WHAT TO WORK ON:
Figure out how many lines in the records below hold the string "新幹線変形ロボ". That number alone is the answer.

(GIVEN DATA Opens)

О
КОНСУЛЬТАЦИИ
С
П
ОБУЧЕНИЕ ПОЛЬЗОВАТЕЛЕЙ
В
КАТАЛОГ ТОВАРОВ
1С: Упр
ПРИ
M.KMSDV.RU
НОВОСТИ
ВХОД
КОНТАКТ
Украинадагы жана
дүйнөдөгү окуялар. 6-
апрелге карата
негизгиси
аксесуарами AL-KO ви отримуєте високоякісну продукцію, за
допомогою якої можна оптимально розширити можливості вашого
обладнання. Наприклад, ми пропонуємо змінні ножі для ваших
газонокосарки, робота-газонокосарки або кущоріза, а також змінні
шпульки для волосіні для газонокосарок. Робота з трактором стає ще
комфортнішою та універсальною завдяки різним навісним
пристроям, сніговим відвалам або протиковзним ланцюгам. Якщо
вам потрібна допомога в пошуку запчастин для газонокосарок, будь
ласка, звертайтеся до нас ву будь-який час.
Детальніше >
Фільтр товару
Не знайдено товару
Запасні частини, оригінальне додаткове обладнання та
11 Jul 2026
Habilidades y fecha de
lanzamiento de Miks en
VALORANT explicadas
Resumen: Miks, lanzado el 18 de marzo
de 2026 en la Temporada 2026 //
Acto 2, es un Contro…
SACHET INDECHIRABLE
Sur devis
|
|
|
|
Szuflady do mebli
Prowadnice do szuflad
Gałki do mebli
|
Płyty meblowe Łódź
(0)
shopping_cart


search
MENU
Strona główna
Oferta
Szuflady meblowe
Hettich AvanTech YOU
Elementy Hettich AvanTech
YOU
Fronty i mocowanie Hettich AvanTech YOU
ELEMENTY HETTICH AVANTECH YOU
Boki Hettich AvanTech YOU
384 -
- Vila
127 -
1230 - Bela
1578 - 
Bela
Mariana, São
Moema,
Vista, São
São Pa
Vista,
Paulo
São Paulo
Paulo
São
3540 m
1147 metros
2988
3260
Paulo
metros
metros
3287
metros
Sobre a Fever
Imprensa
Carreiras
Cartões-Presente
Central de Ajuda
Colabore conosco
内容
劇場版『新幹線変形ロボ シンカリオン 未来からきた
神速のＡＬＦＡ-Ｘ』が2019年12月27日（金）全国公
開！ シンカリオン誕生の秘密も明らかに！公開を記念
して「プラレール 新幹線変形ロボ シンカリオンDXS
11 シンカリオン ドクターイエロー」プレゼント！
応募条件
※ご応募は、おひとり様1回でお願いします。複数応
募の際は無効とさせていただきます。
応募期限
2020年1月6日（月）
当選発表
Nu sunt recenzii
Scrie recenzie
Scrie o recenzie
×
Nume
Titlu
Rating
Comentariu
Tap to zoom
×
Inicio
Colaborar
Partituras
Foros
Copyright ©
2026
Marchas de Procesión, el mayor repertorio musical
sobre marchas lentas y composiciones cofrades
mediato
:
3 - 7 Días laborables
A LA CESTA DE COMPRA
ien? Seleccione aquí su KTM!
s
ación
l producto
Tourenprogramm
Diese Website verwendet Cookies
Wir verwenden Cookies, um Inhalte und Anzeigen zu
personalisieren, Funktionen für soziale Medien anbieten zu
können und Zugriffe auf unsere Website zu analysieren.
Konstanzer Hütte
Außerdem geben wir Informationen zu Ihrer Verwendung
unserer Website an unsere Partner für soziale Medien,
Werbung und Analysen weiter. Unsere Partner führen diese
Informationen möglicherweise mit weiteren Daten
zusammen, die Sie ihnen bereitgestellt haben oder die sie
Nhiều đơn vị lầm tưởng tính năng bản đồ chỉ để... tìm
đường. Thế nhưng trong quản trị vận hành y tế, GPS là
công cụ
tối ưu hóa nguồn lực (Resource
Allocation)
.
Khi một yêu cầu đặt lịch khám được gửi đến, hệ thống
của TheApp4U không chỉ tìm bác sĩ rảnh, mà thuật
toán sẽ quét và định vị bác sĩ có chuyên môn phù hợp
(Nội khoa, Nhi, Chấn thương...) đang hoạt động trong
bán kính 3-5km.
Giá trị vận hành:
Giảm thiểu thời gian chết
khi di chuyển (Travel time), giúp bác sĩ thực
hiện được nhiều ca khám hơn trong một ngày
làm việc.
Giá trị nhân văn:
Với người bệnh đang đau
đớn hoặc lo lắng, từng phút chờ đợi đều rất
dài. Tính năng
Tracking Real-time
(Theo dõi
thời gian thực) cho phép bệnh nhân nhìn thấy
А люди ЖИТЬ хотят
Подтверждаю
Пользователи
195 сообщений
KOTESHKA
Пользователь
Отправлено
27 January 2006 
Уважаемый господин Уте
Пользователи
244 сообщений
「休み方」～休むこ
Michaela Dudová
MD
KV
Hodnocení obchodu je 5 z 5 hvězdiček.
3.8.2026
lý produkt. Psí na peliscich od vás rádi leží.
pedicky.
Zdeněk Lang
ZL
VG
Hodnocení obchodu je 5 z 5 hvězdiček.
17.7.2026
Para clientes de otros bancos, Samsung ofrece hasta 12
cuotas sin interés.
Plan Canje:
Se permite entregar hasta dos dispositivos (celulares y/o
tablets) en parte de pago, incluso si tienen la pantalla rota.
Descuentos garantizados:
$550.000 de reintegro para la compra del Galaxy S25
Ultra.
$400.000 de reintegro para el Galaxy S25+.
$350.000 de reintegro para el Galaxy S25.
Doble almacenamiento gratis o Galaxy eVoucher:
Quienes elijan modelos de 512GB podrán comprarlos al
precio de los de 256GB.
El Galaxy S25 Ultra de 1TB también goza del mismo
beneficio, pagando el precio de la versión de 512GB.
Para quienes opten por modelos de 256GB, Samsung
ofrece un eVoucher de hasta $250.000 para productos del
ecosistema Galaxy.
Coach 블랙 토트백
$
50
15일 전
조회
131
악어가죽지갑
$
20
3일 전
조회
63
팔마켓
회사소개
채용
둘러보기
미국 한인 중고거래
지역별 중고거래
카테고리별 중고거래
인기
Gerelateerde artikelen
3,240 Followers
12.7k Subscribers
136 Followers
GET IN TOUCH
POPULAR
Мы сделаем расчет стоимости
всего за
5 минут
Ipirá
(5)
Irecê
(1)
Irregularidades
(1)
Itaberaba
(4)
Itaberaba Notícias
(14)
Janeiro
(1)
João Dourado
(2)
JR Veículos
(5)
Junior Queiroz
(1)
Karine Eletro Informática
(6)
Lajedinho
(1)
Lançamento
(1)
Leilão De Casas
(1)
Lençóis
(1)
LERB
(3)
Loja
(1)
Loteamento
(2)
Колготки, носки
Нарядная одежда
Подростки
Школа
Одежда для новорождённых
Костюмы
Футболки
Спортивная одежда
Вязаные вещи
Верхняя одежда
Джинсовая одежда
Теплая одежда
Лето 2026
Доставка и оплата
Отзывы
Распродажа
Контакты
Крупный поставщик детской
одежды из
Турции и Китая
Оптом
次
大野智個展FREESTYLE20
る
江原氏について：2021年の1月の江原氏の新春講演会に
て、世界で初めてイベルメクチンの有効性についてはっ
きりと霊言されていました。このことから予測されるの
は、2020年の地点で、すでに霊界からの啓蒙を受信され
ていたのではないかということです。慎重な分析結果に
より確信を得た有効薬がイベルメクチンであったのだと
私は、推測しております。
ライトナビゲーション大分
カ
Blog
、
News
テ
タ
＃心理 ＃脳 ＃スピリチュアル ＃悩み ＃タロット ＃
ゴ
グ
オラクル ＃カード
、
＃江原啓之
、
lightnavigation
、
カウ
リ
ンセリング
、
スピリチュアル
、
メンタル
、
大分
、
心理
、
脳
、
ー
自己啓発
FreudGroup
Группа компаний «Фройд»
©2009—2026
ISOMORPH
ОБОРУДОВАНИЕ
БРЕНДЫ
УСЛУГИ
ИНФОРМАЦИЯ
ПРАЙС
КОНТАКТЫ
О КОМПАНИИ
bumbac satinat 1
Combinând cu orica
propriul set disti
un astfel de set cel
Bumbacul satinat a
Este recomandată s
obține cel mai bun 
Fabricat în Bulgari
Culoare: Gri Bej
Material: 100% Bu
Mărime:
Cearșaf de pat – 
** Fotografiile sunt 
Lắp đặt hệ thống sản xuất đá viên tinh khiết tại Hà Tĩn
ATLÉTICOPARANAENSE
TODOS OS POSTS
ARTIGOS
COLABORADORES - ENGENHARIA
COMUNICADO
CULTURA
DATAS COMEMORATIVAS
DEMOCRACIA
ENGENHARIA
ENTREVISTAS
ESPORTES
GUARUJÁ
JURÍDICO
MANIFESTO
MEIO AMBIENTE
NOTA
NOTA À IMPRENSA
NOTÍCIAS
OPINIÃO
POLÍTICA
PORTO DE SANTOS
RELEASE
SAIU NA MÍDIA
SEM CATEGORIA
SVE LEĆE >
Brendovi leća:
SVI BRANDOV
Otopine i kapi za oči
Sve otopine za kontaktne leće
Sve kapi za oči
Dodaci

(GIVEN DATA Closes)

REPLY TO THE EXERCISE:
2